__ASSIGNED TASK__: From the first line through the last, transcribe the listing word for word.
━━━ AVAILABLE DATA
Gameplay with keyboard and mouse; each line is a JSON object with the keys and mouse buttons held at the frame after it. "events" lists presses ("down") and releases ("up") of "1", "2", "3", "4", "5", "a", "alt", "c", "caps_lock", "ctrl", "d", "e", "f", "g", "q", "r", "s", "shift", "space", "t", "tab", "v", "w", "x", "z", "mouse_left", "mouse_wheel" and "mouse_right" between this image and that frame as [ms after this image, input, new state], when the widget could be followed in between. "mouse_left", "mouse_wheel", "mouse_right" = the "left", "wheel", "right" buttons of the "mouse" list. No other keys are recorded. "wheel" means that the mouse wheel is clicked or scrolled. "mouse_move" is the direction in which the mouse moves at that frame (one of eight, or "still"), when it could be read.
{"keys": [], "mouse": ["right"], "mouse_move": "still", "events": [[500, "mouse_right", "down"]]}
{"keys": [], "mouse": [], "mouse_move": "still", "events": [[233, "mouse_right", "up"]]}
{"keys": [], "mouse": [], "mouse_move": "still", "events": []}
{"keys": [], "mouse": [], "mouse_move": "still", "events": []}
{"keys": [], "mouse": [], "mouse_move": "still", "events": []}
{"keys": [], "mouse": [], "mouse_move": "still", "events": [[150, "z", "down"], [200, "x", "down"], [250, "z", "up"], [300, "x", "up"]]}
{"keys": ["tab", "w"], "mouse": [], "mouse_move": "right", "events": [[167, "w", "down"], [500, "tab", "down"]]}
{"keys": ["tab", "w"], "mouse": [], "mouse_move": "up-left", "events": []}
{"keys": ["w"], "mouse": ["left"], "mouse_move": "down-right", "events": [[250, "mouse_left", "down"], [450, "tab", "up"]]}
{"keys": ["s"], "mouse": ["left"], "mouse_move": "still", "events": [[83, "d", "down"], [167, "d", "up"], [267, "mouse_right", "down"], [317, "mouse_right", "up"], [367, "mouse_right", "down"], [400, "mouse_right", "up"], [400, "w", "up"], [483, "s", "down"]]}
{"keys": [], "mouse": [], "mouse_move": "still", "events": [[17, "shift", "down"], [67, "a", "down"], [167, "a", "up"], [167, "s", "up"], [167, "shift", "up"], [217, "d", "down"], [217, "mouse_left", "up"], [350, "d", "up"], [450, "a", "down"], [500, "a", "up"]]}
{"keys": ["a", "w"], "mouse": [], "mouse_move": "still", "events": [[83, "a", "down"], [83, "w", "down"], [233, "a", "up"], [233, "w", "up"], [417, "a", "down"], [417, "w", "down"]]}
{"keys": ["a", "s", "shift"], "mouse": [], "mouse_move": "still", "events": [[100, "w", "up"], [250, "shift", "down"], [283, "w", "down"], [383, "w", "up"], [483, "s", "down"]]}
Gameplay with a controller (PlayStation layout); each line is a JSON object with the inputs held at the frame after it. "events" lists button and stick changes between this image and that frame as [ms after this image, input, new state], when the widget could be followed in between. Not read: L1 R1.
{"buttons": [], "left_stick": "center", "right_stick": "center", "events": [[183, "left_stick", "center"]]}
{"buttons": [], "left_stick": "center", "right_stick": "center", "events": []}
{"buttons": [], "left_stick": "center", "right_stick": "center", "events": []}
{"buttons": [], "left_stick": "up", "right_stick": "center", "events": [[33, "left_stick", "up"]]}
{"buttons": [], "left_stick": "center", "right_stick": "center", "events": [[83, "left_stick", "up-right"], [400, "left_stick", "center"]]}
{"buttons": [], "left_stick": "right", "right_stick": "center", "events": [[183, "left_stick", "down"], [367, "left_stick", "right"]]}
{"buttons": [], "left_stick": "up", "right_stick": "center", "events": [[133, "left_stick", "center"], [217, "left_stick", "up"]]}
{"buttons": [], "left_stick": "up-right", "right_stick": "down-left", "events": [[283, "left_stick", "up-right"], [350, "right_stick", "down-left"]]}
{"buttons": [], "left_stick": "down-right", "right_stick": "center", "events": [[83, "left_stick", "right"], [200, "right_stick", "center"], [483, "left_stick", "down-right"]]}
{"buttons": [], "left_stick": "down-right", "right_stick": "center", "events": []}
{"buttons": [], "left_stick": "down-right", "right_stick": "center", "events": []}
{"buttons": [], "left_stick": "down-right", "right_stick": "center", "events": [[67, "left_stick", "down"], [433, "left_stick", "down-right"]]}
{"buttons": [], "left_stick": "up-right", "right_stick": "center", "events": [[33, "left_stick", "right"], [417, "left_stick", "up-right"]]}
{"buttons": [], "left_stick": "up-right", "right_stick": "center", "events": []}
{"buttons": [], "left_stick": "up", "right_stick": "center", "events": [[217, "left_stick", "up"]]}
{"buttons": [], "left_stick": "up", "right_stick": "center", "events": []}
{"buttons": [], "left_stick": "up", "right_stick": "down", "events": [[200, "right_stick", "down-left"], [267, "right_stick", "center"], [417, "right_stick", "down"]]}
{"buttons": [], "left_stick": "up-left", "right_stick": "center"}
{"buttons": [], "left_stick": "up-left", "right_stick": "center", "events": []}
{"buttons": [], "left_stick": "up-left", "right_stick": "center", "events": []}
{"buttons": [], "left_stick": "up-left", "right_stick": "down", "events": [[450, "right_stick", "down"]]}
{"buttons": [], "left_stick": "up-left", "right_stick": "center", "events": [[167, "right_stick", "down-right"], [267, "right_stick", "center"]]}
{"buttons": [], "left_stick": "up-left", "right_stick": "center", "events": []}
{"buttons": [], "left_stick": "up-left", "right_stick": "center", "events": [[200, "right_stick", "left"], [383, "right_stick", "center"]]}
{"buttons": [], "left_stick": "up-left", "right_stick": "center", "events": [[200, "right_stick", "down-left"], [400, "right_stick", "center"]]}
━━━━━━
__EXPECTED ANSWER__:
Gameplay with keyboard and mouse; each line is a JSON object with the keys and mouse buttons held at the frame after it. "events" lists presses ("down") and releases ("up") of "1", "2", "3", "4", "5", "a", "alt", "c", "caps_lock", "ctrl", "d", "e", "f", "g", "q", "r", "s", "shift", "space", "t", "tab", "v", "w", "x", "z", "mouse_left", "mouse_wheel" and "mouse_right" between this image and that frame as [ms after this image, input, new state], when the widget could be followed in between. "mouse_left", "mouse_wheel", "mouse_right" = the "left", "wheel", "right" buttons of the "mouse" list. No other keys are recorded. "wheel" means that the mouse wheel is clicked or scrolled. "mouse_move" is the direction in which the mouse moves at that frame (one of eight, or "still"), when it could be read.
{"keys": [], "mouse": ["right"], "mouse_move": "still", "events": [[500, "mouse_right", "down"]]}
{"keys": [], "mouse": [], "mouse_move": "still", "events": [[233, "mouse_right", "up"]]}
{"keys": [], "mouse": [], "mouse_move": "still", "events": []}
{"keys": [], "mouse": [], "mouse_move": "still", "events": []}
{"keys": [], "mouse": [], "mouse_move": "still", "events": []}
{"keys": [], "mouse": [], "mouse_move": "still", "events": [[150, "z", "down"], [200, "x", "down"], [250, "z", "up"], [300, "x", "up"]]}
{"keys": ["tab", "w"], "mouse": [], "mouse_move": "right", "events": [[167, "w", "down"], [500, "tab", "down"]]}
{"keys": ["tab", "w"], "mouse": [], "mouse_move": "up-left", "events": []}
{"keys": ["w"], "mouse": ["left"], "mouse_move": "down-right", "events": [[250, "mouse_left", "down"], [450, "tab", "up"]]}
{"keys": ["s"], "mouse": ["left"], "mouse_move": "still", "events": [[83, "d", "down"], [167, "d", "up"], [267, "mouse_right", "down"], [317, "mouse_right", "up"], [367, "mouse_right", "down"], [400, "mouse_right", "up"], [400, "w", "up"], [483, "s", "down"]]}
{"keys": [], "mouse": [], "mouse_move": "still", "events": [[17, "shift", "down"], [67, "a", "down"], [167, "a", "up"], [167, "s", "up"], [167, "shift", "up"], [217, "d", "down"], [217, "mouse_left", "up"], [350, "d", "up"], [450, "a", "down"], [500, "a", "up"]]}
{"keys": ["a", "w"], "mouse": [], "mouse_move": "still", "events": [[83, "a", "down"], [83, "w", "down"], [233, "a", "up"], [233, "w", "up"], [417, "a", "down"], [417, "w", "down"]]}
{"keys": ["a", "s", "shift"], "mouse": [], "mouse_move": "still", "events": [[100, "w", "up"], [250, "shift", "down"], [283, "w", "down"], [383, "w", "up"], [483, "s", "down"]]}
Gameplay with a controller (PlayStation layout); each line is a JSON object with the inputs held at the frame after it. "events" lists button and stick changes between this image and that frame as [ms after this image, input, new state], when the widget could be followed in between. Not read: L1 R1.
{"buttons": [], "left_stick": "center", "right_stick": "center", "events": [[183, "left_stick", "center"]]}
{"buttons": [], "left_stick": "center", "right_stick": "center", "events": []}
{"buttons": [], "left_stick": "center", "right_stick": "center", "events": []}
{"buttons": [], "left_stick": "up", "right_stick": "center", "events": [[33, "left_stick", "up"]]}
{"buttons": [], "left_stick": "center", "right_stick": "center", "events": [[83, "left_stick", "up-right"], [400, "left_stick", "center"]]}
{"buttons": [], "left_stick": "right", "right_stick": "center", "events": [[183, "left_stick", "down"], [367, "left_stick", "right"]]}
{"buttons": [], "left_stick": "up", "right_stick": "center", "events": [[133, "left_stick", "center"], [217, "left_stick", "up"]]}
{"buttons": [], "left_stick": "up-right", "right_stick": "down-left", "events": [[283, "left_stick", "up-right"], [350, "right_stick", "down-left"]]}
{"buttons": [], "left_stick": "down-right", "right_stick": "center", "events": [[83, "left_stick", "right"], [200, "right_stick", "center"], [483, "left_stick", "down-right"]]}
{"buttons": [], "left_stick": "down-right", "right_stick": "center", "events": []}
{"buttons": [], "left_stick": "down-right", "right_stick": "center", "events": []}
{"buttons": [], "left_stick": "down-right", "right_stick": "center", "events": [[67, "left_stick", "down"], [433, "left_stick", "down-right"]]}
{"buttons": [], "left_stick": "up-right", "right_stick": "center", "events": [[33, "left_stick", "right"], [417, "left_stick", "up-right"]]}
{"buttons": [], "left_stick": "up-right", "right_stick": "center", "events": []}
{"buttons": [], "left_stick": "up", "right_stick": "center", "events": [[217, "left_stick", "up"]]}
{"buttons": [], "left_stick": "up", "right_stick": "center", "events": []}
{"buttons": [], "left_stick": "up", "right_stick": "down", "events": [[200, "right_stick", "down-left"], [267, "right_stick", "center"], [417, "right_stick", "down"]]}
{"buttons": [], "left_stick": "up-left", "right_stick": "center"}
{"buttons": [], "left_stick": "up-left", "right_stick": "center", "events": []}
{"buttons": [], "left_stick": "up-left", "right_stick": "center", "events": []}
{"buttons": [], "left_stick": "up-left", "right_stick": "down", "events": [[450, "right_stick", "down"]]}
{"buttons": [], "left_stick": "up-left", "right_stick": "center", "events": [[167, "right_stick", "down-right"], [267, "right_stick", "center"]]}
{"buttons": [], "left_stick": "up-left", "right_stick": "center", "events": []}
{"buttons": [], "left_stick": "up-left", "right_stick": "center", "events": [[200, "right_stick", "left"], [383, "right_stick", "center"]]}
{"buttons": [], "left_stick": "up-left", "right_stick": "center", "events": [[200, "right_stick", "down-left"], [400, "right_stick", "center"]]}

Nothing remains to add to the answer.